The receiver of hedge funds that were part of a $168 million Ponzi scheme was unable to vacate an arbitration award denying clawback claims brought against an investor’s estate. The US Court of Appeals of the Eleventh Circuit rejected the receiver’s argument that the clawback claims were exempt from arbitration.

In January 2009, Burton Wiand was appointed the receiver of six hedge funds that were part of a Ponzi scheme orchestrated by Arthur Nadel. Nadel managed the hedge funds, all of which were undercapitalized, for approximately ten years before the Securities and Exchange Commission brought an emergency enforcement action and Wiand was appointed as a receiver to manage and preserve the assets of the funds. Wiand proceeded to bring clawback actions to recover “false profits” from hedge-fund investors and redistribute them to those who came up short. As part of this, Wiand filed such a claim against Herbert Schneiderman (now deceased), who was among the profitable investors. Schneiderman’s estate moved to compel arbitration based on an arbitration clause in an agreement that governed Schneiderman’s investment in one of the hedge funds. The district court granted that motion, and subsequently, the arbitrator granted summary judgment to the estate, which was thereafter affirmed by the district court. The receiver then appealed the district court’s decisions compelling arbitration and denying a motion to vacate the arbitration award.

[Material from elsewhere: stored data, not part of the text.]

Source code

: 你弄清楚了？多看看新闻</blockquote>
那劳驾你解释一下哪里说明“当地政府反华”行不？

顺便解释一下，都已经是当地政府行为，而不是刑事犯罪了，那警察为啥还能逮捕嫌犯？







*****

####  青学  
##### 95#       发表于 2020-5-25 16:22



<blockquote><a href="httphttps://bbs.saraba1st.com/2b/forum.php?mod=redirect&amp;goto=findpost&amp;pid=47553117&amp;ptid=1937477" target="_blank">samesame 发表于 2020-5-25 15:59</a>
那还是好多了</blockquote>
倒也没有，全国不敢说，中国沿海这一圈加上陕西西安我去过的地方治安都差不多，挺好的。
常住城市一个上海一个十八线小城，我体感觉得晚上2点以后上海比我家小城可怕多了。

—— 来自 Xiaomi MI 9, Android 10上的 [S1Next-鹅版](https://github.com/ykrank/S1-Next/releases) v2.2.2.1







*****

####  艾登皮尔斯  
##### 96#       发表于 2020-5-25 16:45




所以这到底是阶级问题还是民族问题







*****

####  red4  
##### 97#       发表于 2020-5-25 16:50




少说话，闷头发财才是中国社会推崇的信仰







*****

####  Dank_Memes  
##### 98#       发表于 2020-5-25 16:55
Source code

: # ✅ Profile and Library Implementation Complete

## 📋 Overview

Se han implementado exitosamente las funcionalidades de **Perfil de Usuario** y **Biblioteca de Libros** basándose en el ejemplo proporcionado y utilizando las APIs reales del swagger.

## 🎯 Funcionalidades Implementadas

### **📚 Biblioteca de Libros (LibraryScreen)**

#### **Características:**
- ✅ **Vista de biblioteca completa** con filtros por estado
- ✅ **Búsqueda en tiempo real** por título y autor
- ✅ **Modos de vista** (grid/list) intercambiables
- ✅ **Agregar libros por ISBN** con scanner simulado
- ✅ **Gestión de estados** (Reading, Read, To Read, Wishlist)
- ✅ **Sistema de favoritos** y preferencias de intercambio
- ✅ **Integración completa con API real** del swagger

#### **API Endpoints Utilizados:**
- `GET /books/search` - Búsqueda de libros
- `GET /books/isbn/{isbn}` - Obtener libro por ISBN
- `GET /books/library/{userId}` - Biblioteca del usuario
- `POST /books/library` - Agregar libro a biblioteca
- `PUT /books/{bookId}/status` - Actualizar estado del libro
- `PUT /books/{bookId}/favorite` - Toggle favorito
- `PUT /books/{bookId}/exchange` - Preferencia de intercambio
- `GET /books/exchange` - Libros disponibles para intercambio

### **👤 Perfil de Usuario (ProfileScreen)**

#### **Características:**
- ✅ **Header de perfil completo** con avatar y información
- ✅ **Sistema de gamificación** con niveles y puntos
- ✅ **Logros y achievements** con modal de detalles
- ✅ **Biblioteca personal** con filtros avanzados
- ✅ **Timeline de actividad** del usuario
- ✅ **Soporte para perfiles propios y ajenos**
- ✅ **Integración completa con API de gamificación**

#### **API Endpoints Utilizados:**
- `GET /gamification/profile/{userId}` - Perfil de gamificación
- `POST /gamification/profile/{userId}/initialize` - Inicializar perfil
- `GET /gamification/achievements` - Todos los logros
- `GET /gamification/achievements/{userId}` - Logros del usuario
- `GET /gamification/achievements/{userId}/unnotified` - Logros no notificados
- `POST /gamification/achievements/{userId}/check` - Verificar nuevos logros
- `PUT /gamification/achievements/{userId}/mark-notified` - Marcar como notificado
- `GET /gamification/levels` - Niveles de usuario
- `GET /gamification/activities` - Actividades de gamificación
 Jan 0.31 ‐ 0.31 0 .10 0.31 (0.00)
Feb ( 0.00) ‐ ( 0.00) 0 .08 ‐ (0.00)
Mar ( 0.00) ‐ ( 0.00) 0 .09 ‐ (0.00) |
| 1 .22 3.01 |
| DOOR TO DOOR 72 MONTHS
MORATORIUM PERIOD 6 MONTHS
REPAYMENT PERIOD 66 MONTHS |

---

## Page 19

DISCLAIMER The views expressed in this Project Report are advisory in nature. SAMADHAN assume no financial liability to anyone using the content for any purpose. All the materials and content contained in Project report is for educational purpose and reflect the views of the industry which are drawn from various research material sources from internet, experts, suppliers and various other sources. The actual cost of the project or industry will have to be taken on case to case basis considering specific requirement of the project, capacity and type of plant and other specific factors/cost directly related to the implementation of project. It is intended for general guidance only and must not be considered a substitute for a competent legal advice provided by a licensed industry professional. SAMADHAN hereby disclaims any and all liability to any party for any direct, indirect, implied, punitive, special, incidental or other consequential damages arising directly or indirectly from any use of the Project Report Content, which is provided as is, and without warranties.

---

The receiver argued in part that the receivership statute, 28 U.S.C. § 754, precluded arbitration for clawback actions, pointing to purported conflicts between the arbitration and the laws governing distribution of assets, like in a receivership or bankruptcy. Noting a “liberal federal policy” in favor of arbitration, the court of appeals held that the receivership statute did not give the district courts complete jurisdiction and control over receivership properties, but rather granted that control to the court-appointed receiver without establishing a special method by which, or an exclusive forum where, the receiver is to exercise that authority. Consequentially, the court found no inherent conflict between arbitration and the underlying purposes of receiverships in clawback actions, and ultimately, affirmed the district court’s decision.

Wiand v. Schneiderman et al., No. 14-11203 (11th Cir. Feb. 10, 2015).